Replacing a roof is no small matter. Factor in labor and materials and your average roofing job is going to cost at least 7 thousand dollars. If you’re a financially savvy homeowner, you’re probably wondering is roof replacement tax deductible, specifically in Columbus, Ohio. The immediate answer is not really, however, if you keep a record of your home improvements, particularly if you are installing a solar electric system, then you can qualify for specific deductions. Let’s look into how you could potentially qualify for deductions for a roof replacement.

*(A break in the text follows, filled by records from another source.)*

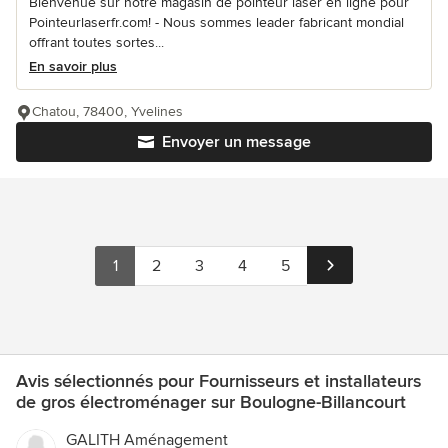
Bienvenue sur notre magasin de pointeur laser en ligne pour
Pointeurlaserfr.com! - Nous sommes leader fabricant mondial
offrant toutes sortes...
En savoir plus
Chatou, 78400, Yvelines
Envoyer un message
1
2
3
4
5
Avis sélectionnés pour Fournisseurs et installateurs
de gros électroménager sur Boulogne-Billancourt
GALITH Aménagement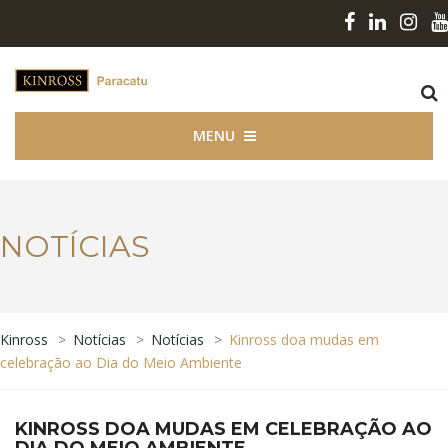
MENU
NOTÍCIAS
Kinross
>
Notícias
>
Notícias
>
Kinross doa mudas em
celebração ao Dia do Meio Ambiente
KINROSS DOA MUDAS EM CELEBRAÇÃO AO
DIA DO MEIO AMBIENTE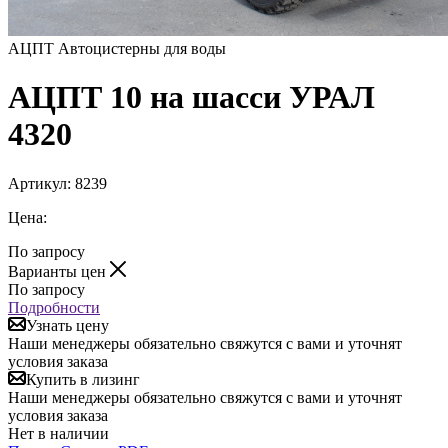
АЦПТ Автоцистерны для воды
АЦПТ 10 на шасси УРАЛ
4320
Артикул:
8239
Цена:
По запросу
Варианты цен
По запросу
Подробности
Узнать цену
Наши менеджеры обязательно свяжутся с вами и уточнят
условия заказа
Купить в лизинг
Наши менеджеры обязательно свяжутся с вами и уточнят
условия заказа
Нет в наличии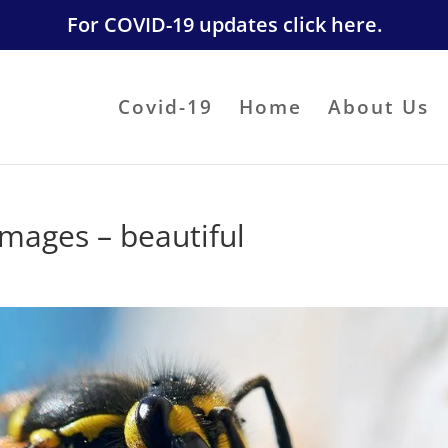
For COVID-19 updates click here.
Covid-19
Home
About Us
mages – beautiful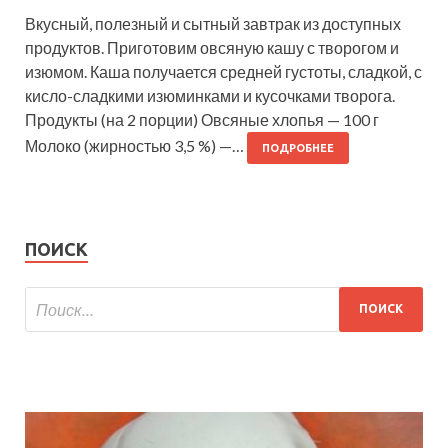
Вкусный, полезный и сытный завтрак из доступных
продуктов. Приготовим овсяную кашу с творогом и
изюмом. Каша получается средней густоты, сладкой, с
кисло-сладкими изюминками и кусочками творога.
Продукты (на 2 порции) Овсяные хлопья — 100 г
Молоко (жирностью 3,5 %) —…
ПОДРОБНЕЕ
ПОИСК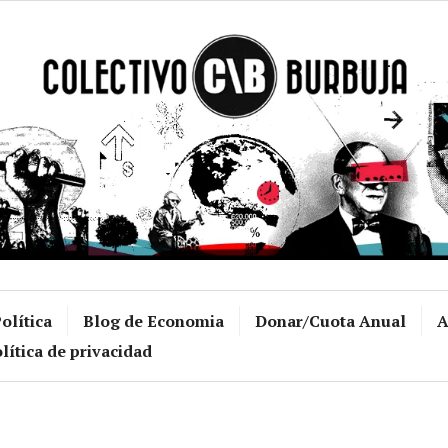
Colectivo Burb
olítica
Blog de Economia
Donar/Cuota Anual
A
lítica de privacidad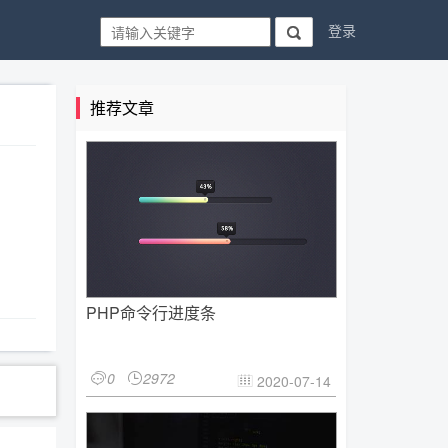
登录

推荐文章
PHP命令行进度条
0
2972


2020-07-14
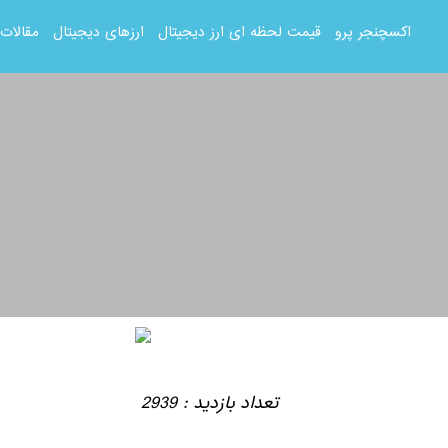
اکسچنجر پرو
قیمت لحظه ای ارز دیجیتال
ارزهای دیجیتال
مقالات
تعداد بازدید : 2939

The golden age of tax deduction for roof expenses in Columbus lasted for 2 years. Between 2009 and 2011, if you replaced your roof with an Energystar rated roofing material, you would be eligible for a tax credit up to 30% of the cost of the roof or $1,300. Unfortunately, that tax credit is no longer available. Likewise, because a roof replacement is considered a home improvement, it is not immediately eligible for a tax deduction in the tax year that you had the roof replaced. However, because replacing a roof adds value to your home, it factors into the adjusted basis of your home, or the assessed value of your home after the improvements are completed. When you eventually sell your home, the increased adjusted basis due to the investment in improving your home will reduce the taxes that you will be paying for selling your home. So, while not an immediate deduction, it can eventually serve as one. On a slightly different note, if the roof you are repairing is for a rental property, repairs and improvements can immediately be deducted relative to the cost of operating the rental property. This is one reason why you want to keep a record of all improvements of your roof, regardless of whether it’s a permanent home or rental.

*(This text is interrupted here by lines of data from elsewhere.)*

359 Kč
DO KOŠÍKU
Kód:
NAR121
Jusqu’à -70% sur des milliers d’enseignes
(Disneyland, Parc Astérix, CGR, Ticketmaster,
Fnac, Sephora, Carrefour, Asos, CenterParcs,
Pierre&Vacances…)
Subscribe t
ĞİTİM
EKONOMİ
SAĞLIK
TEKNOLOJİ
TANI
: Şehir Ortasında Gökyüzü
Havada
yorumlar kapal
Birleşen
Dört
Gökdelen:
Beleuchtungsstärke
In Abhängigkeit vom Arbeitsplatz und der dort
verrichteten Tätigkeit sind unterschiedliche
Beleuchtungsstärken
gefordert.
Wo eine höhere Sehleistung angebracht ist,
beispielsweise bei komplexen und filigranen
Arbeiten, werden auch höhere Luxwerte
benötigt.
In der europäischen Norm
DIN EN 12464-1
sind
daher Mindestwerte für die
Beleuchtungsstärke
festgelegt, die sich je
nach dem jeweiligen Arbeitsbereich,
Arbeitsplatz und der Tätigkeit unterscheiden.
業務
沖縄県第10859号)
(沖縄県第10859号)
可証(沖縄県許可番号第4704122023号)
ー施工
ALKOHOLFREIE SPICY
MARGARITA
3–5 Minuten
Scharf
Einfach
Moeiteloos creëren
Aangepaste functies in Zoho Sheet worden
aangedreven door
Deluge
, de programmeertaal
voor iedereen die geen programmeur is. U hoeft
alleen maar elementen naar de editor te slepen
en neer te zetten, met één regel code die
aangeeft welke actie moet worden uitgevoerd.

If you are having solar installed, there is a potential to earn the solar income tax credit. The cost of replacing your roof can be deducted if supporting girders are needed to support the solar panels or if special shingles are being installed. Similarly, there are some shingles which can be installed as a photovoltaic system in themselves and which would qualify for the solar tax credit. All of these deductions are dependent on you actually owning the solar panels; if they are being leased, then you would not qualify for the deduction. Ultimately, however, only the solar panels themselves are deducted with the solar tax credit, and your roof replacement would not qualify.

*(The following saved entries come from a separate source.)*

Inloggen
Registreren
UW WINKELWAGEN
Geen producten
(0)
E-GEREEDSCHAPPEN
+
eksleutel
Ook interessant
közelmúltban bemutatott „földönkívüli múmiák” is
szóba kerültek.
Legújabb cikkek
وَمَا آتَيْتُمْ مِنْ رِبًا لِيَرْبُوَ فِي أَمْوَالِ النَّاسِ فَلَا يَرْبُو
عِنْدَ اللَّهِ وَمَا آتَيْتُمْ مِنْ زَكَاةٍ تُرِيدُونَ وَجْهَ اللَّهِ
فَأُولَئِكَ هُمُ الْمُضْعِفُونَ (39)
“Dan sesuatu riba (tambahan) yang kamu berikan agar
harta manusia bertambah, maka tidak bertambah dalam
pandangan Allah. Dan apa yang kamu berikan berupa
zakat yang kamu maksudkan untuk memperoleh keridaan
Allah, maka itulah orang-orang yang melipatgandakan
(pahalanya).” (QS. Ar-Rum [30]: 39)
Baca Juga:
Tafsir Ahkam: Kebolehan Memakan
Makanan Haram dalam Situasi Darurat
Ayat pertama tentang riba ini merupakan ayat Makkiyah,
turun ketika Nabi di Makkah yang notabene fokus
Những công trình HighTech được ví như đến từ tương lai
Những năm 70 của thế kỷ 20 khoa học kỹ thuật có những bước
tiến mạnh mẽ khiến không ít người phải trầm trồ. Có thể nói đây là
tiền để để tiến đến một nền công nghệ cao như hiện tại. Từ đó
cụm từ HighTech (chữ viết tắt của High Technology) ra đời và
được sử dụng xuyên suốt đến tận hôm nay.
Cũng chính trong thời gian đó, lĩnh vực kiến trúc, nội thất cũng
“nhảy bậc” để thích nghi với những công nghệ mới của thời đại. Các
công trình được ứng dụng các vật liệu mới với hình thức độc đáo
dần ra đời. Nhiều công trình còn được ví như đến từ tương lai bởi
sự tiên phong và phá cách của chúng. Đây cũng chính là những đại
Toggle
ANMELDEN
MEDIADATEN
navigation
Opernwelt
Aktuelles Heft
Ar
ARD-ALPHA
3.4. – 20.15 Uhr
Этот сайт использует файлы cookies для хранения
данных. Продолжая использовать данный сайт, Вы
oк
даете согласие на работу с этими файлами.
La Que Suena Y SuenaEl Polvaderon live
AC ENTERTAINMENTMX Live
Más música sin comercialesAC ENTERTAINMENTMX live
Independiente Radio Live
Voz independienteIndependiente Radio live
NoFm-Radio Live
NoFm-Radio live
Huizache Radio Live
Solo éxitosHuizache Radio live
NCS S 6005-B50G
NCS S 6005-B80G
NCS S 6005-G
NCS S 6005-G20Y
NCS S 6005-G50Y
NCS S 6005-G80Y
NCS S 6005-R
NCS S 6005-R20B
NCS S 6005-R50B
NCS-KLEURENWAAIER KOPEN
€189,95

Despite the expense of a roof replacement, it generally is not considered a qualifying deduction on your income tax returns. At the same time, there are some circumstances which may allow you to submit some or all of the cost of your roof for a deduction. It’s always best to speak with a qualified tax professional to understand exactly what deductions you are eligible to receive. We hope that this guide has helped to clarify some of your questions regarding deducting the costs to replace your roof, and hopefully in the end you can save some extra green when it comes time to welcome in a new roof.